Fronteira de resistência – Comunidades tradicionais na preservação do Cerrado e enfrentamento ao capital

No Dia do Cerrado, exaltamos luta das comunidades de Fundo e Fecho de Pasto no enfrentamento do agronegócio e de projetos hidrelétricos, que colocam em risco a biodiversidade e as importantes bacias hidrográficas desse bioma

Fronteira entre desmatamento e Cerrado. Foto: Adriano Gambarini/WWF Brasil
Fronteira entre desmatamento e Cerrado. Foto: Adriano Gambarini/WWF Brasil

Reconhecido como a savana mais diversa do mundo, o Cerrado é o bioma que contém aproximadamente 5% de toda a biodiversidade mundial, mas se encontra ameaçado pelo desmatamento que cresce em ritmo acelerado no país. A principal causa desse cenário é o avanço da fronteira do agronegócio, que tem como consequência a abertura de novas áreas de atividade agrícola e a diminuição de territórios preservados, o que contribui para o aumento das emissões de gases de efeito estufa no país. 

Ao todo, sua área, de 204 milhões de hectares, corresponde a cerca de 24% do território brasileiro, incidindo sobre os estados de Goiás, Tocantins, Mato Grosso do Sul, Mato Grosso, Minas Gerais, Distrito Federal, Bahia, Maranhão, Piauí e São Paulo. Ainda há porções de Cerrado em outros estados da federação (PR) ou em áreas disjuntas dentro de outros biomas.

| Registros fornecidos |
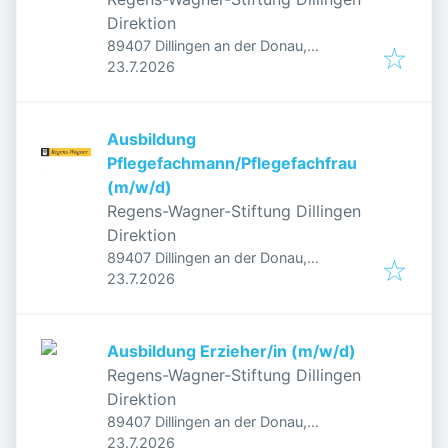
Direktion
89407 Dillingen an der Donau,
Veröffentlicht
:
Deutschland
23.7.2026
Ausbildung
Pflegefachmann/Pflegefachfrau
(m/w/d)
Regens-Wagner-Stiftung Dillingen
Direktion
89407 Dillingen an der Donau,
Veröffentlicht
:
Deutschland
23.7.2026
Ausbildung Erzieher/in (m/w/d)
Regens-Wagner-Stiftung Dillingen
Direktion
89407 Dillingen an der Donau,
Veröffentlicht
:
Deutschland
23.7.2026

| Tarefa escrita A |
Transcreva o trecho do texto sobre o Cerrado entre "Ao todo, sua" e "de outros biomas.", inclusive, trocando "Distrito Federal" por "DF".
| Tarefa escrita B |
Traduza para o inglês a seguinte frase do texto sobre o Cerrado: "Reconhecido como a savana mais diversa do mundo, o Cerrado é o bioma que contém aproximadamente 5% de toda a biodiversidade mundial, mas se encontra ameaçado pelo desmatamento que cresce em ritmo acelerado no país."
| Tarefa escrita C |
Converta em lista o parágrafo do texto sobre o Cerrado que se inicia com "Reconhecido como a savana mais diversa do mundo", preservando seus fatos principais.

| Resolução comentada A |
Ao todo, sua área, de 204 milhões de hectares, corresponde a cerca de 24% do território brasileiro, incidindo sobre os estados de Goiás, Tocantins, Mato Grosso do Sul, Mato Grosso, Minas Gerais, DF, Bahia, Maranhão, Piauí e São Paulo. Ainda há porções de Cerrado em outros estados da federação (PR) ou em áreas disjuntas dentro de outros biomas.

| Resolução comentada B |
Recognized as the most diverse savanna in the world, the Cerrado is the biome that contains approximately 5% of all global biodiversity, but it is threatened by deforestation that is growing at an accelerated pace in the country.

| Resolução comentada C |
- O Cerrado é reconhecido como a savana mais diversa do mundo e contém aproximadamente 5% da biodiversidade mundial.
- O bioma está ameaçado pelo desmatamento, que cresce em ritmo acelerado no país.
- A principal causa é o avanço da fronteira do agronegócio.
- Esse avanço abre novas áreas de atividade agrícola e reduz os territórios preservados.
- Isso contribui para o aumento das emissões de gases de efeito estufa no país.